• _Your assignment_
Leave the images aside and output every entry exactly.

Entries supplied START

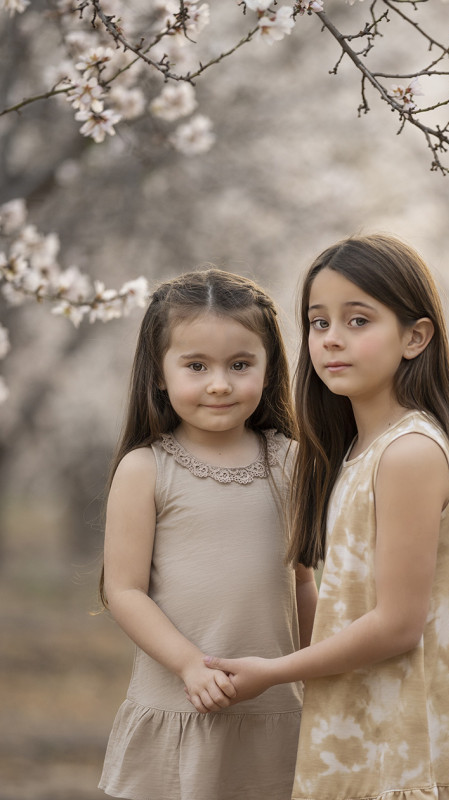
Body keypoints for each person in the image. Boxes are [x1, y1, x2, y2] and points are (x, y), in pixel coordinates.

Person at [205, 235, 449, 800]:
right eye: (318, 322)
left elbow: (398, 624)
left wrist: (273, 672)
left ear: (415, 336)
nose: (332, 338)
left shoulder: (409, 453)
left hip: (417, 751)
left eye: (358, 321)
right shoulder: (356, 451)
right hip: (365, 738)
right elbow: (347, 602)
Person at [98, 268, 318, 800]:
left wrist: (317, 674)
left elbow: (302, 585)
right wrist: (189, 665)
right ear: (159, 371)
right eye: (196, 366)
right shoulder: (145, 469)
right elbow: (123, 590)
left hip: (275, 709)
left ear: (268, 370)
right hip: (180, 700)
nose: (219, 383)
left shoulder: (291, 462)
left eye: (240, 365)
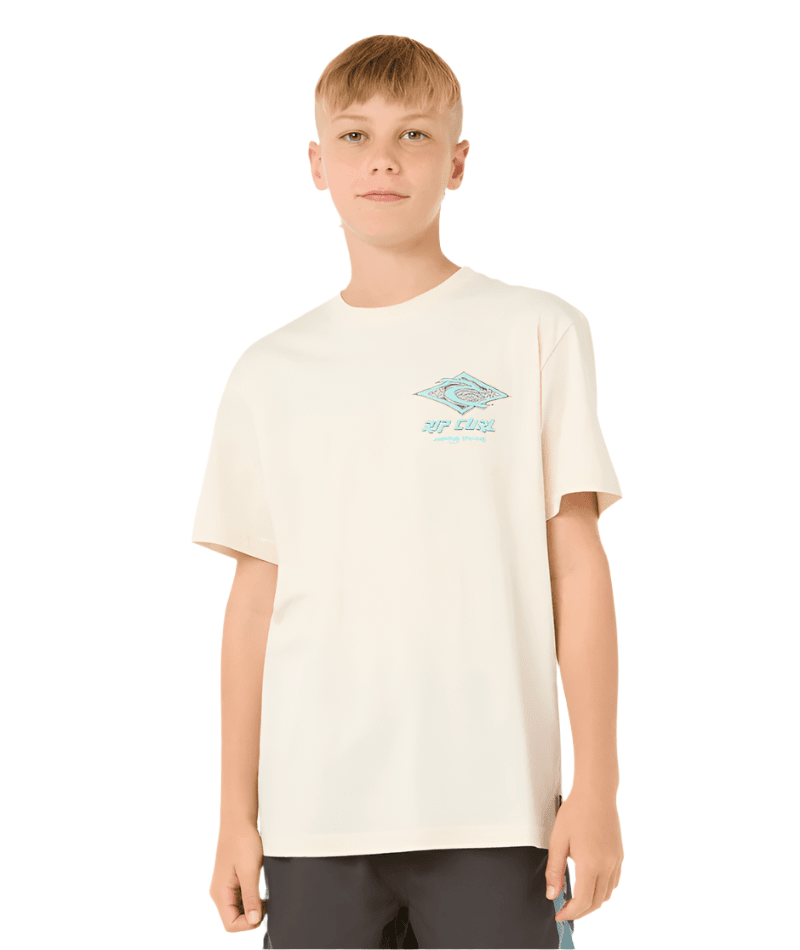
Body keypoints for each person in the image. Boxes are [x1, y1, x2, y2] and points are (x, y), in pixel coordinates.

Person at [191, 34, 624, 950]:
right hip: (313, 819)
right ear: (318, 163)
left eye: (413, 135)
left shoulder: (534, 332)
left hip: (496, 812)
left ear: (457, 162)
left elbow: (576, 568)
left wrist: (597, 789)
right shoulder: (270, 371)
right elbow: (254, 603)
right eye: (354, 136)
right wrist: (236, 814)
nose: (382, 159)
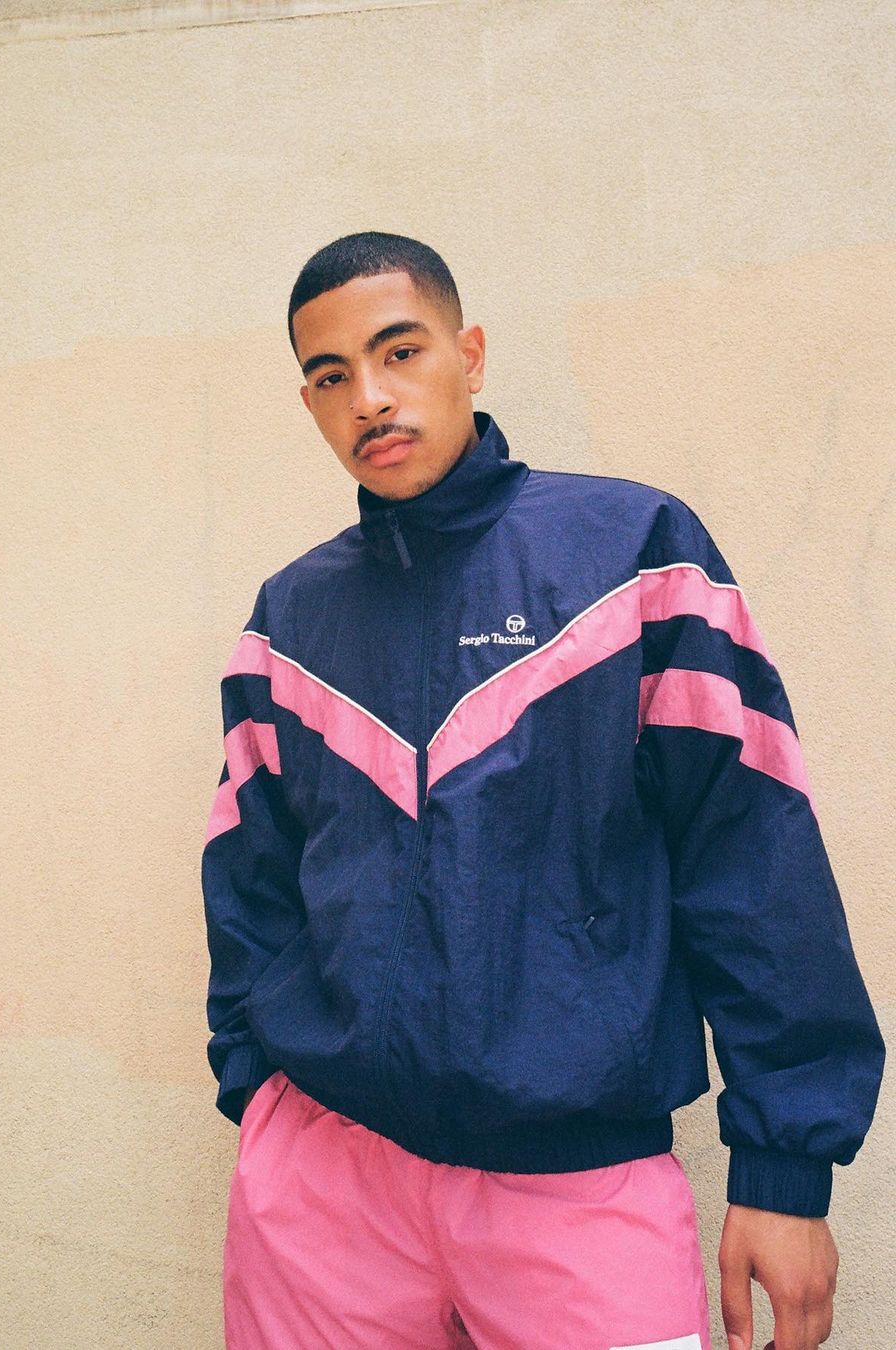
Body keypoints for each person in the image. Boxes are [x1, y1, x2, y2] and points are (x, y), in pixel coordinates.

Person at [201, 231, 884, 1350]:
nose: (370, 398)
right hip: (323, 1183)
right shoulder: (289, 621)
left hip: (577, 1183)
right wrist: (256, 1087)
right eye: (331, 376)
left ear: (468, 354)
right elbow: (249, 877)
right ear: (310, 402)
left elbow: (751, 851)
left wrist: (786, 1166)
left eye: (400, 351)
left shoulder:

Entries supplied END

• _Exercise result_
Body keypoints for each person in the image. Boxes are [x1, y1, x2, y2] and points are (x, y), in pixel coordinates.

Person at [205, 235, 449, 800]:
right eye: (318, 322)
left elbow: (398, 624)
left wrist: (273, 672)
left ear: (415, 336)
nose: (332, 338)
left shoulder: (409, 453)
left hip: (417, 751)
left eye: (358, 321)
right shoulder: (356, 451)
right hip: (365, 738)
right elbow: (347, 602)
Person at [98, 268, 318, 800]:
left wrist: (317, 674)
left elbow: (302, 585)
right wrist: (189, 665)
right ear: (159, 371)
right eye: (196, 366)
right shoulder: (145, 469)
right elbow: (123, 590)
left hip: (275, 709)
left ear: (268, 370)
right hip: (180, 700)
nose: (219, 383)
left shoulder: (291, 462)
left eye: (240, 365)
Body keypoints for each person in the image. Boxes are [x1, y1, x2, y2] and points are (x, y), in pixel coordinates.

Person at [191, 34, 624, 950]:
right hip: (313, 819)
right ear: (318, 163)
left eye: (413, 135)
left shoulder: (534, 332)
left hip: (496, 812)
left ear: (457, 162)
left elbow: (576, 568)
left wrist: (597, 789)
right shoulder: (270, 371)
right elbow: (254, 603)
right eye: (354, 136)
right wrist: (236, 814)
nose: (382, 159)
Body keypoints for each person in the image. Boxes are [x1, y1, x2, y2] and points are (x, y), in pixel coordinates.

Person at [201, 231, 884, 1350]:
nose: (370, 398)
right hip: (323, 1183)
right shoulder: (289, 621)
left hip: (577, 1183)
right wrist: (256, 1087)
right eye: (331, 376)
left ear: (468, 354)
right elbow: (249, 877)
right ear: (310, 402)
left elbow: (751, 851)
left wrist: (786, 1166)
left eye: (400, 351)
left shoulder:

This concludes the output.